> Study text

════════

CyberLink PowerDirector 7 Overview and Benchmarks
PowerDirector 7 Overview
Main video editing screen
PowerDirector 7 is a consumer-oriented video editing program that supports high definition video, from importing to editing and output. It also includes support for GPU-accelerated H.264 encoding and 10 CUDA-accelerated video effects, significantly reducing the time it takes to render projects.
Video effects screen
The program gives the growing number of consumers with high definition video cameras a user-friendly platform for all of their video editing tasks. PowerDirector 7’s support for CUDA technology delivers significant gains when encoding HD video into the H.264 format. Cyberlink claims the program offers performance gains of 270% for encoding high-definition video using CUDA.
PiP objects screen
Upon opening PowerDirector7, I’m greeted with a more traditional video editing interface with a movie timeline, preview pane, and various effects and transitions tabs. This layout is a lot more accommodating to experienced video editors or even novice users who have played with other types of video editing software.
Transitions screen
One major factor to note is that PowerDirector7 only uses CUDA when encoding high-definition video. Encoding lower-resolution video formats will rely exclusively on the CPU to handle the entire workload. This software also allows the output of H.264 content for playback on PSP, iPod, iPhone and PS3. It uses CUDA to accelerate video rendering for effects like abstractionism, color painting, Gaussian blur, glow, replace color, pen ink, kaleidoscope, color edge, radial blur, and light ray. These ten effects use the GPU instead of the CPU during final rendering.
Audio mixing screen
Power Director7 was the first application to use the CUDA video encoder library, but others have also integrated this library into their software. This library is an enabling tool that was designed by NVIDIA for video software developers to use in the development of high-performance GPU-accelerated video encoding applications.

════════

> Exercises
• a. Translate this sentence from the PowerDirector 7 overview into Spanish: "Encoding lower-resolution video formats will rely exclusively on the CPU to handle the entire workload."
• b. Carry on the PowerDirector 7 overview from its last sentence.

(Records in a dataset)
════════

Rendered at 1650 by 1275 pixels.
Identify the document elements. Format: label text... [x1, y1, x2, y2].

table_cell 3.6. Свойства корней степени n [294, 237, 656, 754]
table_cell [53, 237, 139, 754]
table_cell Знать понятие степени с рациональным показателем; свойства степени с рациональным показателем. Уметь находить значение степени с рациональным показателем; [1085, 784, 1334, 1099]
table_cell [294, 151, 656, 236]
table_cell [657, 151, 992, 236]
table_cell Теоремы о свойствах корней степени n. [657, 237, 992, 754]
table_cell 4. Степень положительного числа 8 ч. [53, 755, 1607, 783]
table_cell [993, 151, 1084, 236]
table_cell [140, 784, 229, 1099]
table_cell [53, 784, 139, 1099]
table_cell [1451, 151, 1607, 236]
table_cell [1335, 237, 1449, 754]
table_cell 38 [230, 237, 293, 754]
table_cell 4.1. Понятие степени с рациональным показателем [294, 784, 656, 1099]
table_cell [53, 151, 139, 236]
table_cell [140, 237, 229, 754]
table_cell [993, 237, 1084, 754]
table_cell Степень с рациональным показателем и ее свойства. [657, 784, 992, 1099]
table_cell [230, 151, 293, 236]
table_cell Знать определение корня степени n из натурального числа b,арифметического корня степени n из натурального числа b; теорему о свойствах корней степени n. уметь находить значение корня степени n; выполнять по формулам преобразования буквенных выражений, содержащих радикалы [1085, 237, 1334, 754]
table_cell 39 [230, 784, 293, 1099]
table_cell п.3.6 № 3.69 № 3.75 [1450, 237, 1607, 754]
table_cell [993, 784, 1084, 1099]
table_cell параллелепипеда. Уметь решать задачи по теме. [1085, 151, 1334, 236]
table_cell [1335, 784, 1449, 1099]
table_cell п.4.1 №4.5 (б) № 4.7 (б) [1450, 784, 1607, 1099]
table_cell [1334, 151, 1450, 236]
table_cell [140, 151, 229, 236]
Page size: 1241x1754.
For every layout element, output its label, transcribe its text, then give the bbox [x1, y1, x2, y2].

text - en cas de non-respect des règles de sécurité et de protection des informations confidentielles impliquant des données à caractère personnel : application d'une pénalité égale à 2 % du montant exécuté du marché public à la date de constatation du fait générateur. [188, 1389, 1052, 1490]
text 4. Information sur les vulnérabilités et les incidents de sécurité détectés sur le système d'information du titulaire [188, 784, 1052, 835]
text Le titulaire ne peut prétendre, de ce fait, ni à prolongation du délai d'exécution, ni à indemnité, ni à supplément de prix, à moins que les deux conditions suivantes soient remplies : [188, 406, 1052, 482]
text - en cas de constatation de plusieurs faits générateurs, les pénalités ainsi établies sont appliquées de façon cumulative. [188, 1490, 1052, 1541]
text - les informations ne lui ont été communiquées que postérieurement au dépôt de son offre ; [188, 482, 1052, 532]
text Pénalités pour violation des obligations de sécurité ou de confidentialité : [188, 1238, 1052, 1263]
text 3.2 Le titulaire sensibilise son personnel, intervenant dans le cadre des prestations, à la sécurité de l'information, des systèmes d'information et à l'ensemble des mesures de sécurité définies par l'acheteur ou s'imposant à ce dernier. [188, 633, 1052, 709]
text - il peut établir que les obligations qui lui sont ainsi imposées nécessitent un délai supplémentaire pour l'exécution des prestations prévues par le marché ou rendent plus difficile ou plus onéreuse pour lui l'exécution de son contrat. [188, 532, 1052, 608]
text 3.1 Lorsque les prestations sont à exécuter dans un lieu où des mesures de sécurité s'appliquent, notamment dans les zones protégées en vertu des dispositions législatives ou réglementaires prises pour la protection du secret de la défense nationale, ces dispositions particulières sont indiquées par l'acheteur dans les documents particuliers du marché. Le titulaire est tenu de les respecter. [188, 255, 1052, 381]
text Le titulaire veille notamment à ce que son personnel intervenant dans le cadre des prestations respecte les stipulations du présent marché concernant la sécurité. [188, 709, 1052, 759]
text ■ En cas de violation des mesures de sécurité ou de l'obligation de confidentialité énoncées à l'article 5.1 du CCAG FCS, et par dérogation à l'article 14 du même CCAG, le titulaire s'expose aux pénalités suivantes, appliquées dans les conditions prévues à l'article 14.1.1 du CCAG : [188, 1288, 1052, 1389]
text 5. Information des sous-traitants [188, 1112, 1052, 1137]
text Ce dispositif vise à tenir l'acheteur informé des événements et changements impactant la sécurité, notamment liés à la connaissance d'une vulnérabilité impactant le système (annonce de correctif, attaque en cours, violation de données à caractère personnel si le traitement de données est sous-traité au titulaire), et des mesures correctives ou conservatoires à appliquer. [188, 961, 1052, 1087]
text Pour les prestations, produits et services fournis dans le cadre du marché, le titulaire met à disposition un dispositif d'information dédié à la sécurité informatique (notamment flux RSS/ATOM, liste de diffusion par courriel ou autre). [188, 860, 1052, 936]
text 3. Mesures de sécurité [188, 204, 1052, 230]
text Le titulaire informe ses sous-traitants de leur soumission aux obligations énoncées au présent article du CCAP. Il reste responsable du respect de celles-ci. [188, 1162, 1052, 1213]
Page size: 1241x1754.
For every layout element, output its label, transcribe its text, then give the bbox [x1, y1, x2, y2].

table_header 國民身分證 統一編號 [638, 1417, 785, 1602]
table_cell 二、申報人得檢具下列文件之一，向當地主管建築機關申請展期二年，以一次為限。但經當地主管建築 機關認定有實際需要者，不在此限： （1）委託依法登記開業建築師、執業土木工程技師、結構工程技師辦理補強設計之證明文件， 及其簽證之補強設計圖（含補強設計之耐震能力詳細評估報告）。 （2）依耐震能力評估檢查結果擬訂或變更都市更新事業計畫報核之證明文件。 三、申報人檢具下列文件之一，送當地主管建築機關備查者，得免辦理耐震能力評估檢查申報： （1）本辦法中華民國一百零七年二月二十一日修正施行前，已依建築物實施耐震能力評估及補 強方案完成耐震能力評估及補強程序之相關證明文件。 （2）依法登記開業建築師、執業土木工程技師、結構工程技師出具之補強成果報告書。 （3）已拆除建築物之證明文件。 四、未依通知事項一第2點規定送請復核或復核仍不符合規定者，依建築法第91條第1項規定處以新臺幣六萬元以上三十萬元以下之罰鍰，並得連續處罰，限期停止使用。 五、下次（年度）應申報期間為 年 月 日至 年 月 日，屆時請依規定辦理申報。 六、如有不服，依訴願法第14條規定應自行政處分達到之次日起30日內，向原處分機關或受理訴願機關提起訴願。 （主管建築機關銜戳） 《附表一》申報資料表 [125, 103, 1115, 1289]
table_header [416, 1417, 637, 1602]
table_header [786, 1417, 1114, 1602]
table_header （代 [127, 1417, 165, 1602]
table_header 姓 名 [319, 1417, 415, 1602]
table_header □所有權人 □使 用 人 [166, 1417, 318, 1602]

════════

> Outputs for the tasks
• a. La codificación de formatos de video de menor resolución dependerá exclusivamente de la CPU para manejar toda la carga de trabajo.

• b.
PowerDirector 7 Benchmarks
We pitted PowerDirector 7 against our CPU-based transcoder called HandBrake. To throw another wrinkle into the benchmark, we added a CUDA-enabled video effect called Light Ray to make it more challenging for both these transcoders to output different video formats. The outputted formats include 640×480 MPEG-2, AVCHD 720×480 MPEG-4, and AVCHD 1920×1080 MPEG-4. We tested PowerDirector 7 with CUDA enabled and disabled to see if we could pin point how much of the workload was being off loaded to the CPU.
Overall transcoding times
Average CPU usage during transcoding
Whoa. We ran our PowerDirector 7 benchmarks over five times to see if we missed something in the output configuration options, but each time we received the same result — 100 percent CPU usage. However, the overall transcoding times were very good, which indicates this application was using the GPU and CPU at their maximum performance levels. This isn’t necessarily a bad thing, but it doesn’t bode well for consumers who want to do multi-tasking like e-mail and Internet at the same time they are transcoding a video.